Stored dataset items
---------------

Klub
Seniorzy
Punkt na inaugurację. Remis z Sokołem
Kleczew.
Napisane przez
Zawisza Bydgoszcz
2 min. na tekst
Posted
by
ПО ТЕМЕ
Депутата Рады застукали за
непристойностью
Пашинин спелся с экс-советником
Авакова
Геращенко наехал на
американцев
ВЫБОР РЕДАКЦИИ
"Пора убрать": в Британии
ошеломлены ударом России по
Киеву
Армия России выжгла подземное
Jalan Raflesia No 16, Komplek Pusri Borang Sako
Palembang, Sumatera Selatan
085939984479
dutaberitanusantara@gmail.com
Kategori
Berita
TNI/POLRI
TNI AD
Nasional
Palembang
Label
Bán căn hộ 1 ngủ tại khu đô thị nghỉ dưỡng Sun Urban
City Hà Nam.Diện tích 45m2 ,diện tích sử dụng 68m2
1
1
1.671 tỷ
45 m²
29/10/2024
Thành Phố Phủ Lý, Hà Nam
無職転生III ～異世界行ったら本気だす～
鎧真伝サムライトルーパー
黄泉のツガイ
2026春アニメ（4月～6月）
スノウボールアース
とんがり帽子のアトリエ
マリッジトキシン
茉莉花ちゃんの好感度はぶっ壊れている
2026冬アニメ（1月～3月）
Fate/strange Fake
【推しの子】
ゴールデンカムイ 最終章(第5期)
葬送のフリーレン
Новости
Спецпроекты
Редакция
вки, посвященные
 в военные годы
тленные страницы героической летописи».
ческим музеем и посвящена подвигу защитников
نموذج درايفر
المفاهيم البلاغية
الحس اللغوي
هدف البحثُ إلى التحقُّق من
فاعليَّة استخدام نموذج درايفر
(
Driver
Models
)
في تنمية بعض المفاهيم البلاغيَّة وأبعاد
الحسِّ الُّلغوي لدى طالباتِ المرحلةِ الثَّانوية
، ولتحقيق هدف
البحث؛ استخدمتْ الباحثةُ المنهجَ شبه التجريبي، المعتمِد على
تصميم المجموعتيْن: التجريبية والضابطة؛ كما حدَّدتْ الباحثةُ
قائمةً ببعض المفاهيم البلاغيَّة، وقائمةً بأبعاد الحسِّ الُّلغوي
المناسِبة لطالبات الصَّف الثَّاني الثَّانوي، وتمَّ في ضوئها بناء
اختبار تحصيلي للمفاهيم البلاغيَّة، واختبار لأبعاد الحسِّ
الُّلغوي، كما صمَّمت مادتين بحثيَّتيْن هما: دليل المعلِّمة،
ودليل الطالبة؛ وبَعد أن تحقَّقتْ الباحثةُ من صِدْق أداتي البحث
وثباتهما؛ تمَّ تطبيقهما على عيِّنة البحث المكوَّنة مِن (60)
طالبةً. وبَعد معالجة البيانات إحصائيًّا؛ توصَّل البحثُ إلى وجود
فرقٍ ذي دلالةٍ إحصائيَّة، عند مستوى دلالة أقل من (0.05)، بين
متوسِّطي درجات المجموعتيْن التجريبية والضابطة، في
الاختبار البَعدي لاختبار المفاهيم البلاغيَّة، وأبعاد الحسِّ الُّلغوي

---------------

__What this task involves__: Line by line, output the records exactly as given.

__Problem solution__:
Klub
Seniorzy
Punkt na inaugurację. Remis z Sokołem
Kleczew.
Napisane przez
Zawisza Bydgoszcz
2 min. na tekst
Posted
by
ПО ТЕМЕ
Депутата Рады застукали за
непристойностью
Пашинин спелся с экс-советником
Авакова
Геращенко наехал на
американцев
ВЫБОР РЕДАКЦИИ
"Пора убрать": в Британии
ошеломлены ударом России по
Киеву
Армия России выжгла подземное
Jalan Raflesia No 16, Komplek Pusri Borang Sako
Palembang, Sumatera Selatan
085939984479
dutaberitanusantara@gmail.com
Kategori
Berita
TNI/POLRI
TNI AD
Nasional
Palembang
Label
Bán căn hộ 1 ngủ tại khu đô thị nghỉ dưỡng Sun Urban
City Hà Nam.Diện tích 45m2 ,diện tích sử dụng 68m2
1
1
1.671 tỷ
45 m²
29/10/2024
Thành Phố Phủ Lý, Hà Nam
無職転生III ～異世界行ったら本気だす～
鎧真伝サムライトルーパー
黄泉のツガイ
2026春アニメ（4月～6月）
スノウボールアース
とんがり帽子のアトリエ
マリッジトキシン
茉莉花ちゃんの好感度はぶっ壊れている
2026冬アニメ（1月～3月）
Fate/strange Fake
【推しの子】
ゴールデンカムイ 最終章(第5期)
葬送のフリーレン
Новости
Спецпроекты
Редакция
вки, посвященные
 в военные годы
тленные страницы героической летописи».
ческим музеем и посвящена подвигу защитников
نموذج درايفر
المفاهيم البلاغية
الحس اللغوي
هدف البحثُ إلى التحقُّق من
فاعليَّة استخدام نموذج درايفر
(
Driver
Models
)
في تنمية بعض المفاهيم البلاغيَّة وأبعاد
الحسِّ الُّلغوي لدى طالباتِ المرحلةِ الثَّانوية
، ولتحقيق هدف
البحث؛ استخدمتْ الباحثةُ المنهجَ شبه التجريبي، المعتمِد على
تصميم المجموعتيْن: التجريبية والضابطة؛ كما حدَّدتْ الباحثةُ
قائمةً ببعض المفاهيم البلاغيَّة، وقائمةً بأبعاد الحسِّ الُّلغوي
المناسِبة لطالبات الصَّف الثَّاني الثَّانوي، وتمَّ في ضوئها بناء
اختبار تحصيلي للمفاهيم البلاغيَّة، واختبار لأبعاد الحسِّ
الُّلغوي، كما صمَّمت مادتين بحثيَّتيْن هما: دليل المعلِّمة،
ودليل الطالبة؛ وبَعد أن تحقَّقتْ الباحثةُ من صِدْق أداتي البحث
وثباتهما؛ تمَّ تطبيقهما على عيِّنة البحث المكوَّنة مِن (60)
طالبةً. وبَعد معالجة البيانات إحصائيًّا؛ توصَّل البحثُ إلى وجود
فرقٍ ذي دلالةٍ إحصائيَّة، عند مستوى دلالة أقل من (0.05)، بين
متوسِّطي درجات المجموعتيْن التجريبية والضابطة، في
الاختبار البَعدي لاختبار المفاهيم البلاغيَّة، وأبعاد الحسِّ الُّلغوي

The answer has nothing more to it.